According to the annual report of the National Economic Council, which was some time back placed before the National Assembly, one out of three Pakistanis “does not have regular and assured access to sufficient nutritious food”. The report suggested that the “poor performance of the agriculture sector in recent years” is responsible for this situation, and that the remedy lies in making agriculture growth more “pro-poor”, that is by diversifying the base of incomes and creating more linkages between the farm and non-farm sectors.
A recent World Bank report warned that malnutrition costs nations up to 3.0 percent of the annual GDP and malnourished children lose 10 percent of their lifetime earning potential, while stressing that malnutrition in Pakistan is the severest in the region. The statistics gathered from various United Nations and donor sources indicate that Pakistan ranks below China, India, Bangladesh and Sri Lanka on prevalence of stunting, micronutrient uptake, adolescent and adult nutrition status and various other indicators directly related to nutrition.
With malnutrition so widely prevalent with a high economic cost, Pakistan ranks below its neighbours like China, India and Bangladesh, according to international donor services. This is also supported by a report prepared by the United Nations Children’s Fund and the World Health Organisation, which highlights how the prevalence of stunting — a reported consequence of malnutrition — has dropped considerably in India, China and Bangladesh, except Pakistan where the issue has been exacerbated.
Successive governments in Pakistan have failed to address the issue of malnutrition and stunting. Malnutrition increases Pakistan’s healthcare costs, reduces productivity and slows economic growth. It perpetuates the cycle of disease and poverty in the country. The malnutrition crisis is a long standing one but successive governments have paid little heed to it. Experts say that Pakistan can add 2-3 per cent to its GDP by tackling the issue of malnutrition. The paradox is that despite Pakistan being one of the major food producing countries in the world, 50% of its population is food insecure. It is time the authorities concerned prioritized the issue of malnutrition and food insecurity and allocated sufficient budget to tackle it on a long term basis.
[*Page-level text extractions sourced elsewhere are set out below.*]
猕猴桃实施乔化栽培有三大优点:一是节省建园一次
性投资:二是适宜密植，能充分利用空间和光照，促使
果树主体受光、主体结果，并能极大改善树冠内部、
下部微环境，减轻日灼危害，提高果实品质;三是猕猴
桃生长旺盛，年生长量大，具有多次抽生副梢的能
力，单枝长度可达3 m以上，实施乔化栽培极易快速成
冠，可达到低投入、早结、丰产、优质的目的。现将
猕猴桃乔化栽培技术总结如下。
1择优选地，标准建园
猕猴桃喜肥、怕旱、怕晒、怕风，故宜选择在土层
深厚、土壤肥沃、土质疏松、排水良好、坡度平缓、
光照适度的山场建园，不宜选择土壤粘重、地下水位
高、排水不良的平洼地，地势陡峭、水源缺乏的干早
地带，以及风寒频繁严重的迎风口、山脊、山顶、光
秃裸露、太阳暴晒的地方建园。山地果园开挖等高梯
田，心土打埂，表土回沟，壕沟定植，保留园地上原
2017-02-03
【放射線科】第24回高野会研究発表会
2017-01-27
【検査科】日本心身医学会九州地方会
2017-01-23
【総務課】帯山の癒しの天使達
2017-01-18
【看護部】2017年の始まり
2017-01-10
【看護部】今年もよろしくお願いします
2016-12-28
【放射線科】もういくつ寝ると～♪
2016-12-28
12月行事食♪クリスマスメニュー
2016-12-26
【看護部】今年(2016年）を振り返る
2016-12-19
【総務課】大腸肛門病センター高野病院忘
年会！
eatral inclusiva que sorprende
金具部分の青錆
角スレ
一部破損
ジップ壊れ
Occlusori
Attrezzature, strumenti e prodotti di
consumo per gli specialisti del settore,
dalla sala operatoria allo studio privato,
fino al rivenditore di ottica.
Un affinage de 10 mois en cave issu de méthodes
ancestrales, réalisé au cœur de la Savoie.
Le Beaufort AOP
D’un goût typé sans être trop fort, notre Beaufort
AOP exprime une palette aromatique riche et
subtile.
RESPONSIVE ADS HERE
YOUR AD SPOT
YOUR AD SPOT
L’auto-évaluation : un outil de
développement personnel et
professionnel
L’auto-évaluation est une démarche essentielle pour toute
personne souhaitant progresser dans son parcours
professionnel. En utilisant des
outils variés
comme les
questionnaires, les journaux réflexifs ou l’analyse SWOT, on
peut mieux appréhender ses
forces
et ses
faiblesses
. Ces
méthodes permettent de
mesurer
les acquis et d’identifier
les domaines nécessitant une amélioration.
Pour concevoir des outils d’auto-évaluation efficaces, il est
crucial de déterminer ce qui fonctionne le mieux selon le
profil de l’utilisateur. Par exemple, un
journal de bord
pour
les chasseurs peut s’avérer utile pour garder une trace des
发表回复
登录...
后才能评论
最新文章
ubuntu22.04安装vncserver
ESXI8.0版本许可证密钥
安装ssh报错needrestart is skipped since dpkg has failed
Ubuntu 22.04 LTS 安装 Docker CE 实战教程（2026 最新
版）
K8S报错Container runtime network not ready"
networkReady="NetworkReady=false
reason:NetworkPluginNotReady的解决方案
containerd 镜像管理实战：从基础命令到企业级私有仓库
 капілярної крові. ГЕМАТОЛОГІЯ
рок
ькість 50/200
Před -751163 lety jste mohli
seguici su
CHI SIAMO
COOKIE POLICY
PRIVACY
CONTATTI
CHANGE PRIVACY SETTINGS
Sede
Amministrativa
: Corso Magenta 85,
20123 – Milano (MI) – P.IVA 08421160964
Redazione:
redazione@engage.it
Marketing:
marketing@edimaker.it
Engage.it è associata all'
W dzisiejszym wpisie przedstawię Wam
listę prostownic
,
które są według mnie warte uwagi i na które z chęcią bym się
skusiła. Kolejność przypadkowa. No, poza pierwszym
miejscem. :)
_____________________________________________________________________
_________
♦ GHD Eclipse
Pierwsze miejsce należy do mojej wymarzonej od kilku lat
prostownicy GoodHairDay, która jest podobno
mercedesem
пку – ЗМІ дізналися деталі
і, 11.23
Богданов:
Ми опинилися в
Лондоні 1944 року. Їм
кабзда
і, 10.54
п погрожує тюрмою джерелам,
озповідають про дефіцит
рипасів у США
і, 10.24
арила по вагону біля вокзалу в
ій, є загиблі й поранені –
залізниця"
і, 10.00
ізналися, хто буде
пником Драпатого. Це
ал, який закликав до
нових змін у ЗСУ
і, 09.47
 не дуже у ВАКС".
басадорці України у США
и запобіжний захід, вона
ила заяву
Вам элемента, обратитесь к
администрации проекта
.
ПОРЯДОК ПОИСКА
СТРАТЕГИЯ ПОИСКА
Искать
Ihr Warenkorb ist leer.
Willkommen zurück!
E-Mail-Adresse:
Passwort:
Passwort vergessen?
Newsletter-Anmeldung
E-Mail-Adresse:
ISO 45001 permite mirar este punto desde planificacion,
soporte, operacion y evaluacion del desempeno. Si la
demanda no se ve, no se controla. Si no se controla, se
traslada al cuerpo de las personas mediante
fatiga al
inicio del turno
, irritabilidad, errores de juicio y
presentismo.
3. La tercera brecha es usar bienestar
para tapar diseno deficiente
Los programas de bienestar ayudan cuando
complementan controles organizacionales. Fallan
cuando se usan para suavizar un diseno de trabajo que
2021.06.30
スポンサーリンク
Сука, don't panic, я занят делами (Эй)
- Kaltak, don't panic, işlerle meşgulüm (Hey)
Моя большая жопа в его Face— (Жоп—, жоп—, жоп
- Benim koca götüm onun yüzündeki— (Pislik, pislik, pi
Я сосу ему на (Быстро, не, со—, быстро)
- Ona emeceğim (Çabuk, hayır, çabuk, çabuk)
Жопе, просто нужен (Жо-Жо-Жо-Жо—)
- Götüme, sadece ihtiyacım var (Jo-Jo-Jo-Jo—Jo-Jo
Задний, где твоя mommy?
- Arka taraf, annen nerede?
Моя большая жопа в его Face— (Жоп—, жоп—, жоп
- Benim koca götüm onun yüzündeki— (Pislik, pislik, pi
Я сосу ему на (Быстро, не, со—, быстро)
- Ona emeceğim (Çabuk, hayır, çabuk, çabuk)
Pakistan was not able to meet its millennium development goals by 2015 and still hasn’t because a major chunk of the GDP, which is around 3%, gets dedicated to the malnutrition crisis. Economist Yunus Kamran advocates that better nutrition enhances economic growth, but also argues that Pakistan needs strong economic theories and models to formalise this relationship. The disparity in the nutritional status between the urban and rural divide is much less and varies widely across the country. 40 to 50% of the periodic seasonal food insecurity reported is from regions like Balochistan, Sindh, south Punjab, parts of Khyber-Pakhtunkhwa and Fata. The food insecurity seen in these regions is an inherent cause of poor and unhygienic living conditions, with little access to safe drinking water and no access to adequate sanitation facilities. This when compounded with poor access to healthcare facilities makes the situation untenable.